Sur le jeu suivant, les Finlandais marquent. Le Canada est éliminé. Et lui? Il devient, littéralement du jour au lendemain, la cible d’une haine numérique sauvage, où l’on oublie qu’il n’était qu’un adolescent de 18 ans.
Sur Instagram, sur Twitter, dans les messages privés, les insultes ont afflué. Il l’a lui-même raconté, avec pudeur, mais la voix tremblante :
« Les gens étaient tellement fâchés… Je recevais des messages sur les réseaux sociaux… »
Pour un jeune de son âge, qui rêvait de porter la feuille d’érable et qui s’était retrouvé dans un scénario de malchance pure, c’était une douleur silencieuse. Ce moment, bien que derrière lui, continue de flotter autour de sa carrière comme un nuage noir qu’il essaie sans cesse de repousser.
Et si Mike Matheson, en ce moment, était en train de vivre son propre moment Dobson? Rappelons qu'avant cette saison fabuleuse pour lui et sa prolongation de contrat, Matheson était devenu le souffre-douleur des partisans.
Lorsqu’il est arrivé avec le CH, les partisans l’ont littéralement démoli, le traitant de joueur inutile, de passager protégé par Martin St-Louis. Il lisait tout. Il ne disait rien. Mais il lisait. Toujours. Même aujourd’hui, alors qu’il tente de minimiser les critiques, tout le monde dans l’entourage du Canadien sait qu’il est branché à la moindre rumeur, au moindre commentaire, au moindre gif animé d’un bâton brisé.

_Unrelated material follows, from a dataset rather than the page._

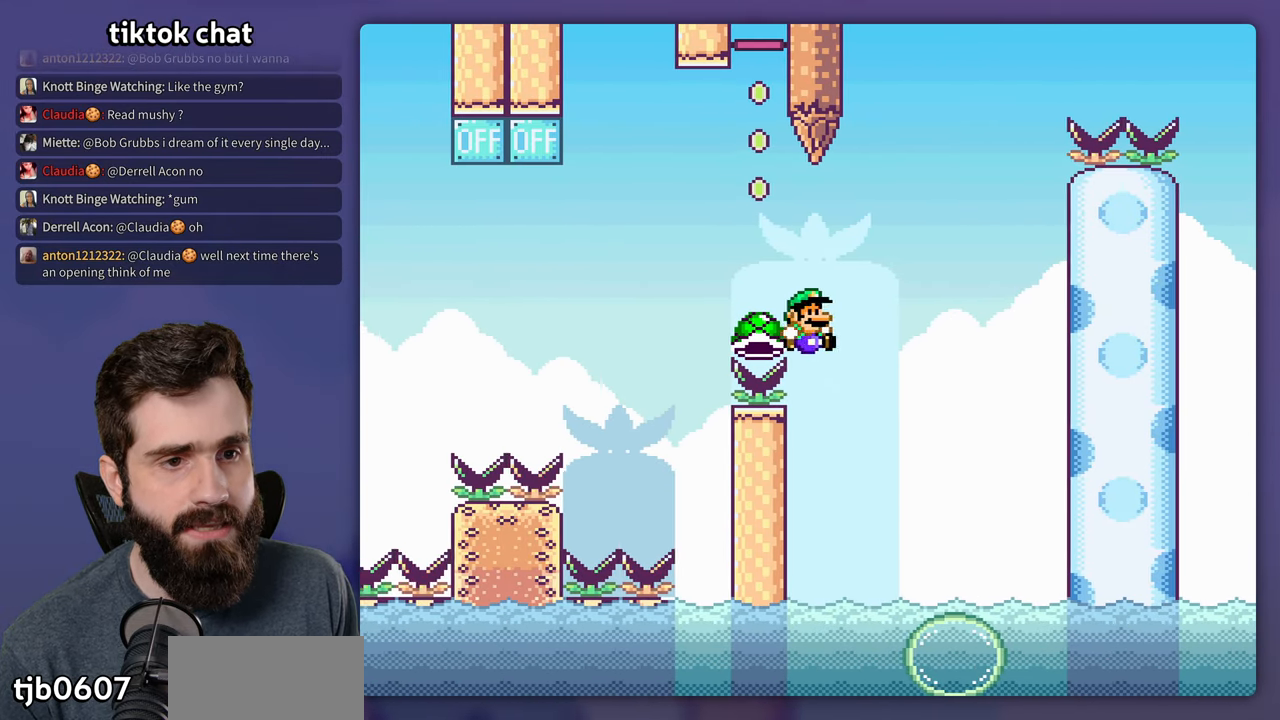
{"dt_ms": 500, "buttons": ["B", "Y", "DPAD_RIGHT"], "events": [[50, "B", "up"], [450, "B", "down"]]}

Et c’est là que l’histoire devient poignante. Parce qu’à force de voir ses erreurs disséquées, moquées, commentées sur TikTok, Reddit et X, Matheson est en train de replonger dans un cycle psychologique toxique qu’il croyait terminé. Il affirme qu'il s'est exclu des réseaux sociaux, mais tout le monde sait qu'il voit tout.
Ce n’est pas anodin s’il s’est emporté en conférence de presse. Ce n’est pas de la simple irritation. C’est la remontée d’une blessure plus profonde, plus ancienne, celle de se sentir toujours à deux doigts d’être trahi par ceux qu’il veut servir.. les fans. Comme Dobson, il se bat pour oublier. Mais à Montréal, les réseaux sociaux ne vous laissent jamais tranquille.
Matheson... ça l’habite. Il n’en parle pas. Il se referme. Il s’énerve. Il refuse d'avouer que cela lui brise le coeur. Et dans un marché comme Montréal, ce genre de réaction ne fait qu’envenimer la situation. Parce qu’à Montréal, les partisans pardonnent l’erreur, mais pas l’arrogance.
Et on commence à se demander s’il ne va pas redevenir le Mike Matheson qui jouait de façon imprévisible, qui prenait des risques inutiles, qui ralentissait parfois le jeu avec ses décisions douteuses. Celui qui brillait pendant 10 matchs, puis disparaissait pendant 5. Un Mike Matheson compliqué.
Tout cela, ce ne sont pas que des stats. C’est mental. Un joueur qui casse son bâton à des moments clés, ce n’est pas seulement de la malchance. C’est peut-être aussi une symbolique de fatigue mentale. De surcharge. De tension mal gérée.
Et si les bâtons de Mike Matheson continuent de casser, peut-être est-ce parce que lui-même est en train de craquer.